だからと言って、父が黙示録にあるような終末論を信じていたわけではなく、独自の解釈をしていた。読書家だった父は宮本武蔵に傾倒していて、「神は敬え、頼るべからず」というのがその信条だった。武蔵が死の直前に「五輪の書」を書いたように、人間は最後の時が近づくと、それまでの人生を振り返って、自分が生きて来た意味を考えるようになると父は言う。黙示録にある「不正を行う者は、ますます不正を行い、正しい者は、ますます正しいことを行いなさい」という言葉の真の意味は、人間は自分の心のままに生きることしかできない。死を迎えるときまで、その信念に忠実ならば、それがその人の人生なのだ。だが、これで良かったのかと迷うならば、自分の心の奥にある迷いと対決して、今までの行動を変えるべきだ。そして安らかな死を受け入れるべきだ。聖書は「人間として生きて死ぬこと」の意味を問いかけているのだと語っていた。

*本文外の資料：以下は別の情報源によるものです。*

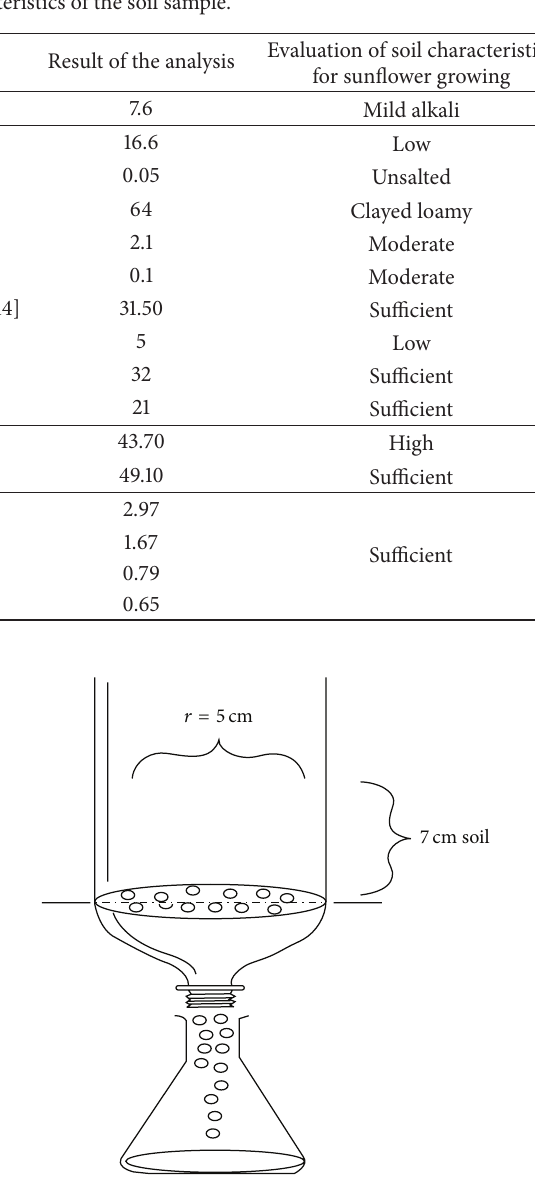
Table 1: Physical and chemical characteristics of the soil sample.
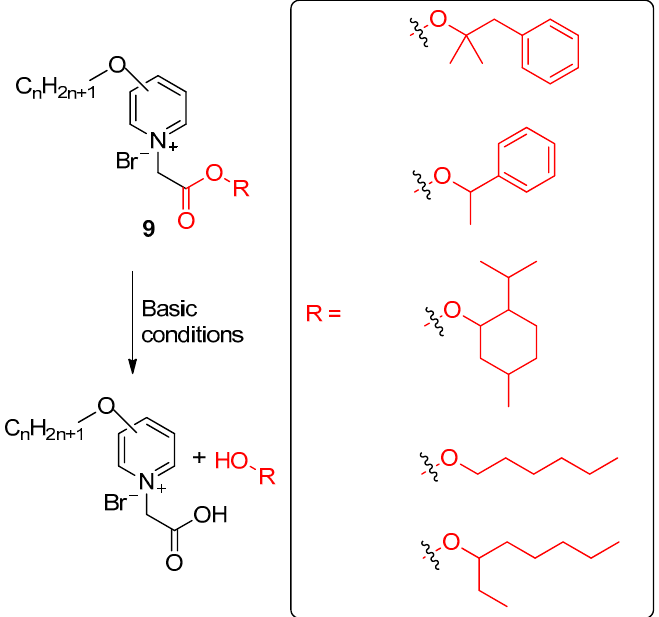
Figure 11. Release of alcohol-based scents from quaternary pyridinium surfactants profragrances 9 , highlighting the precursor of the scent. The fragments of the scents are included in a box. The original results were reported by Han, Zhu and coworkers [96].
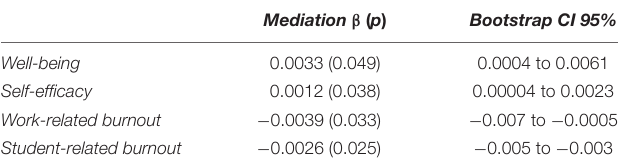
TABLE 4 | Statistical output for the mediation tests investigating praxis shock as a mediator of the relationship between years teaching and significant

 父は肺癌で亡くなった。そのとき、なぜもっと父との時間を過ごさなかったのだろうと私は後悔した。父が幼かった頃には、貧乏でもあり満足に食べることさえできない時代を過ごしたらしい。大人になって太平洋戦争が始まってからは、有無を言わさずに徴兵されて外国に派遣された。食うや食わずの生活はとても辛かったと言っていた。だから、死の直前まで平和で食べ物が豊富な時代に生まれた私を羨ましいといつも言っていた。
「おまえが大人になったら、日本がもう一度愚かな戦争などを決してしないような世の中にして欲しい」という父の言葉を今でも覚えている。
 聖書が生まれたとされるエルサレム周辺では、イスラエルとアラブ民族の争いが絶えず、現在でも戦争が継続されている。「人はなぜ神について戦争をするのか?神は生命の大切さを説き、人間を幸せにする存在ではないのか?」父が問いかけたその疑問は、今も私の心の中に解けずに残ったままだ。
 無神論の私ではあるが、父の考えを深く知るために少しは聖書も読んでみることにしよう。